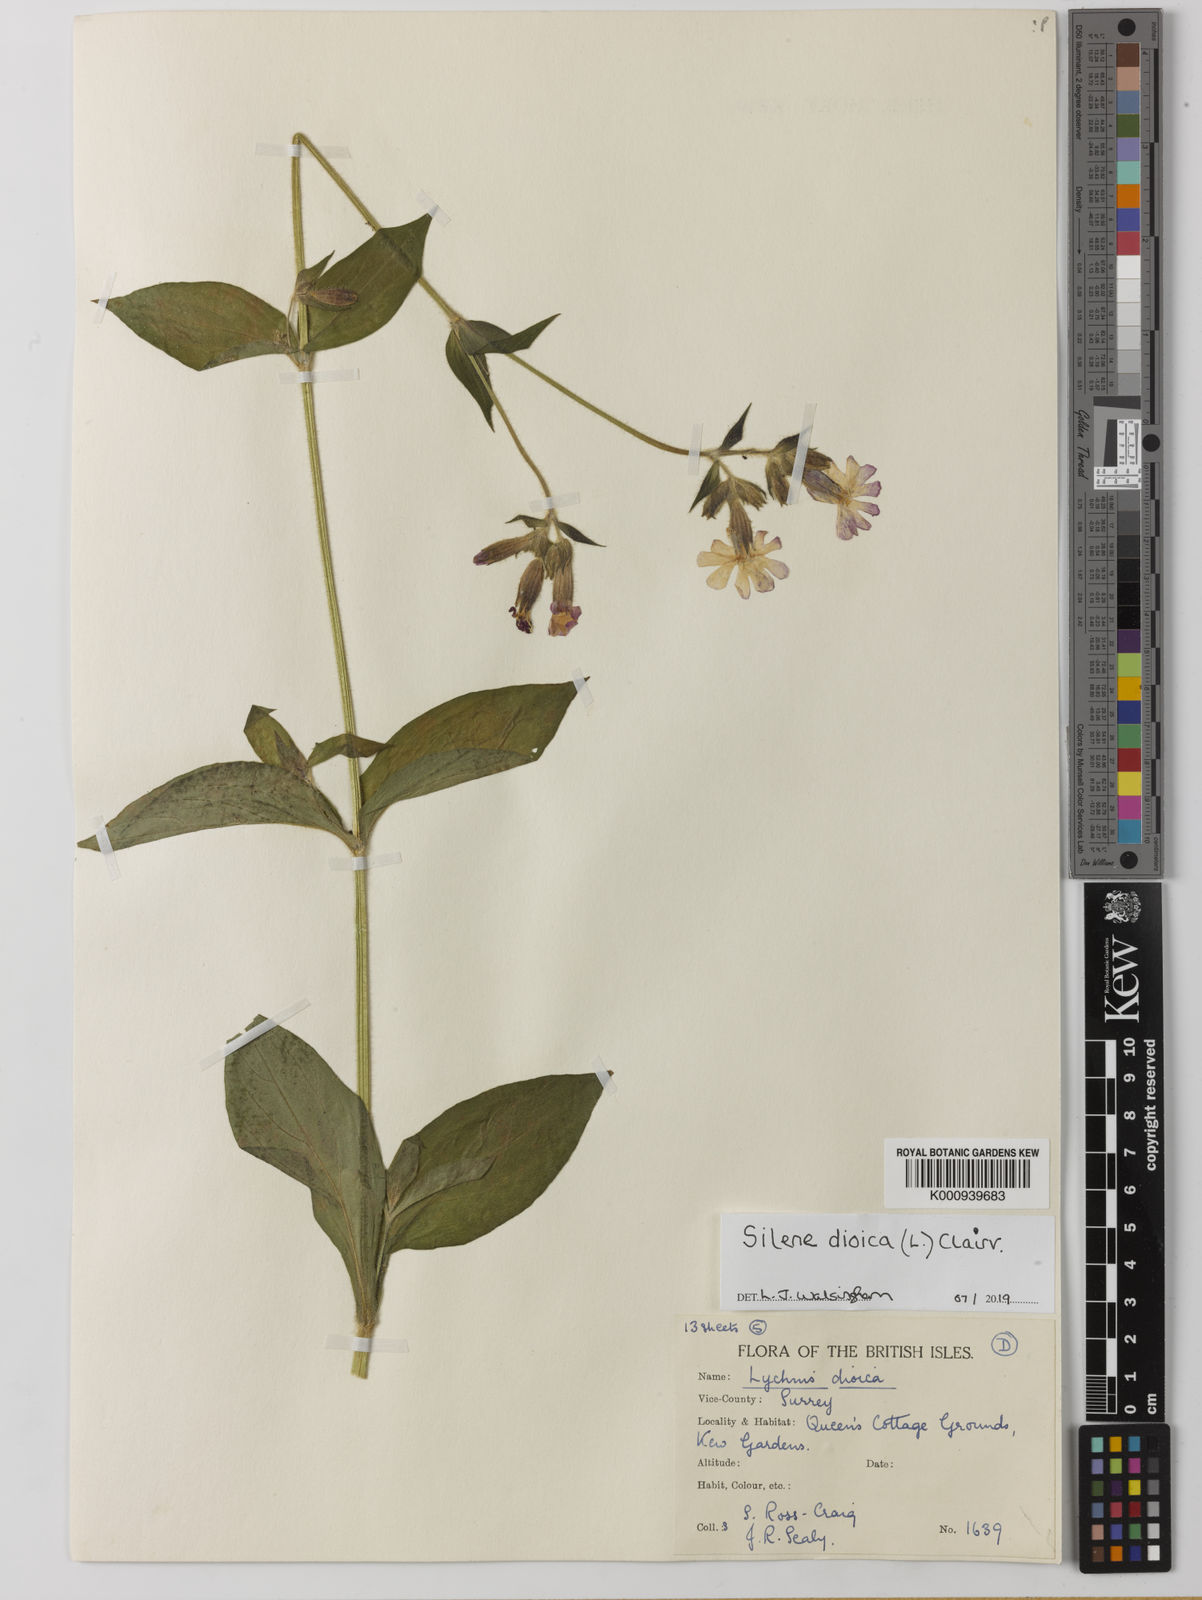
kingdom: Plantae
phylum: Tracheophyta
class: Magnoliopsida
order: Caryophyllales
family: Caryophyllaceae
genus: Silene
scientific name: Silene dioica
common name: Red campion
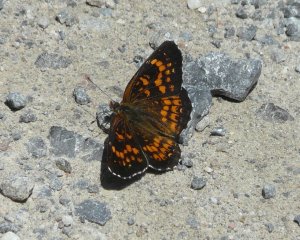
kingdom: Animalia
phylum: Arthropoda
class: Insecta
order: Lepidoptera
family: Nymphalidae
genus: Chlosyne
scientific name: Chlosyne harrisii
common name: Harris's Checkerspot
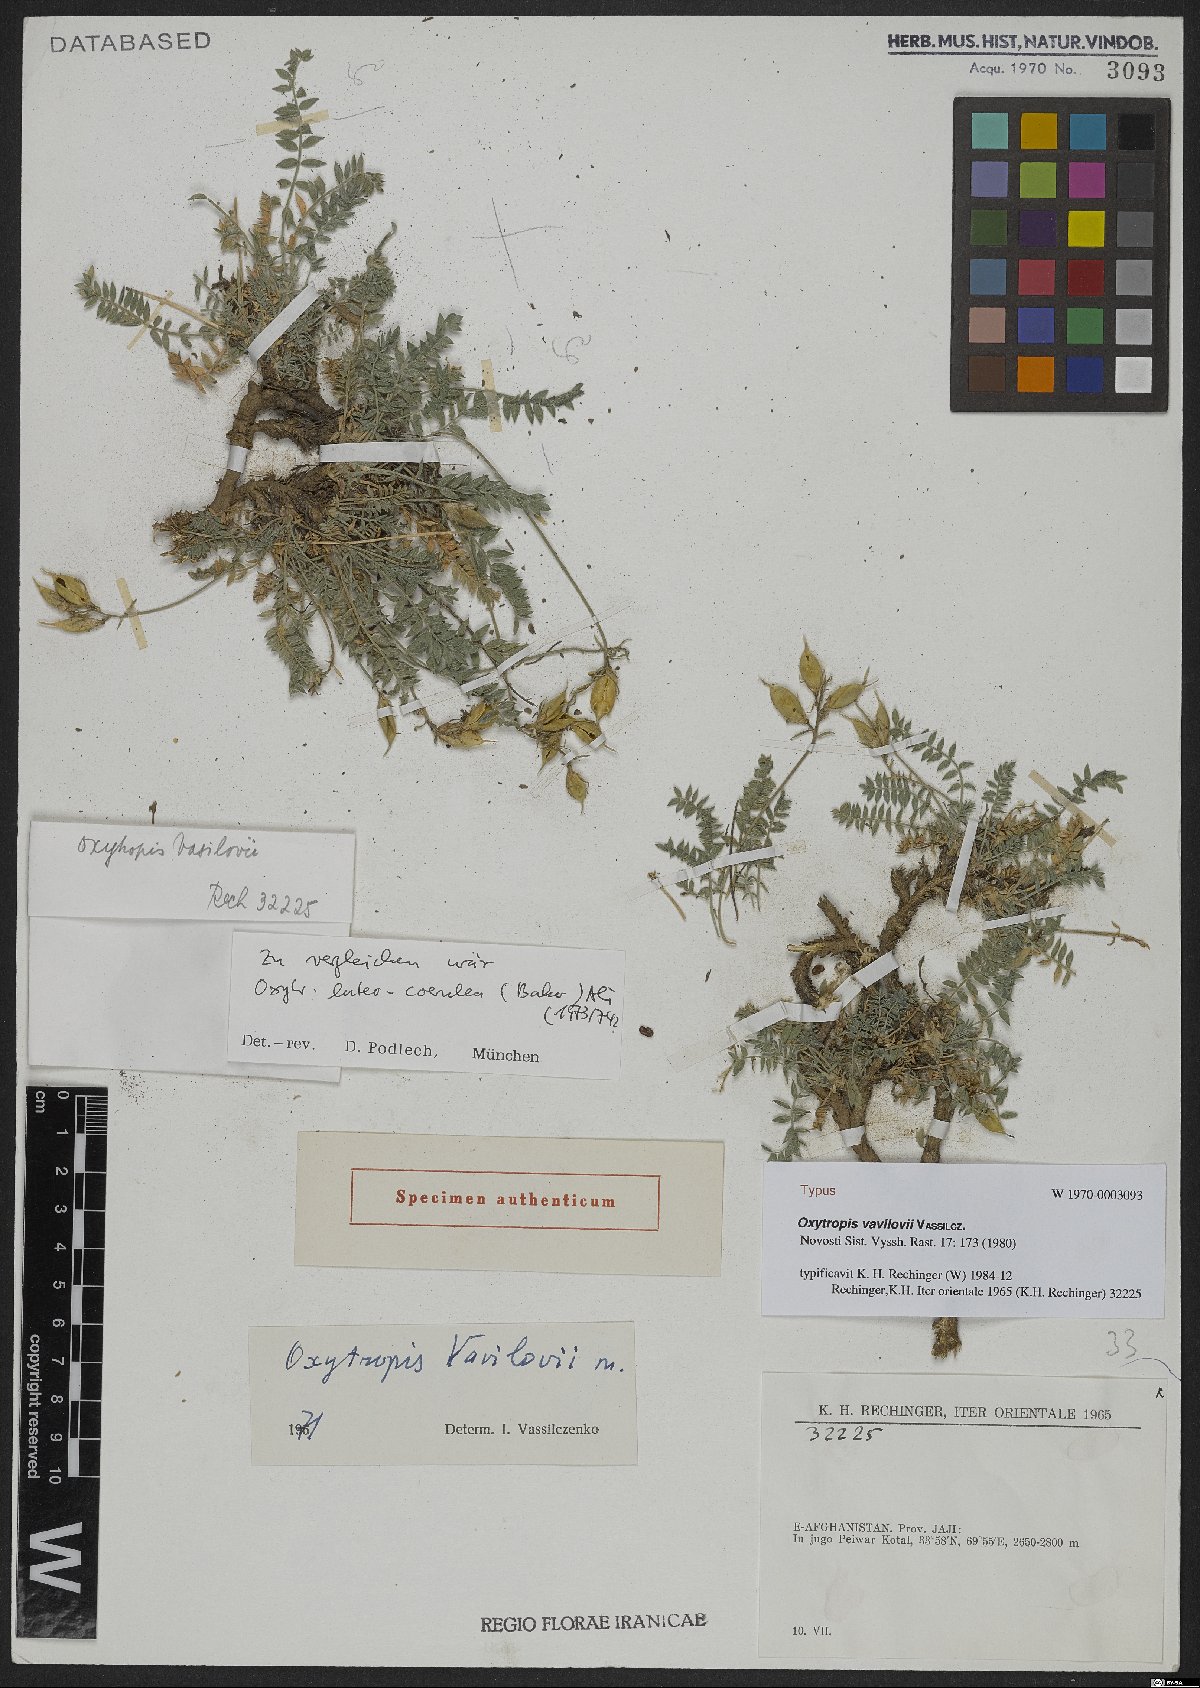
________________________________________
- DIRECTIONS -
Express every text line of the rows above as a Markdown table with the columns "No." and "Entry", numbering the lines in order and skipping any blank lines. Leave the pictures out.

- EXERCISE RESPONSE -
| No. | Entry |
|---|---|
| 1 | kingdom: Plantae |
| 2 | phylum: Tracheophyta |
| 3 | class: Magnoliopsida |
| 4 | order: Caryophyllales |
| 5 | family: Caryophyllaceae |
| 6 | genus: Silene |
| 7 | scientific name: Silene dioica |
| 8 | common name: Red campion |
| 9 | kingdom: Animalia |
| 10 | phylum: Arthropoda |
| 11 | class: Insecta |
| 12 | order: Lepidoptera |
| 13 | family: Nymphalidae |
| 14 | genus: Chlosyne |
| 15 | scientific name: Chlosyne harrisii |
| 16 | common name: Harris's Checkerspot |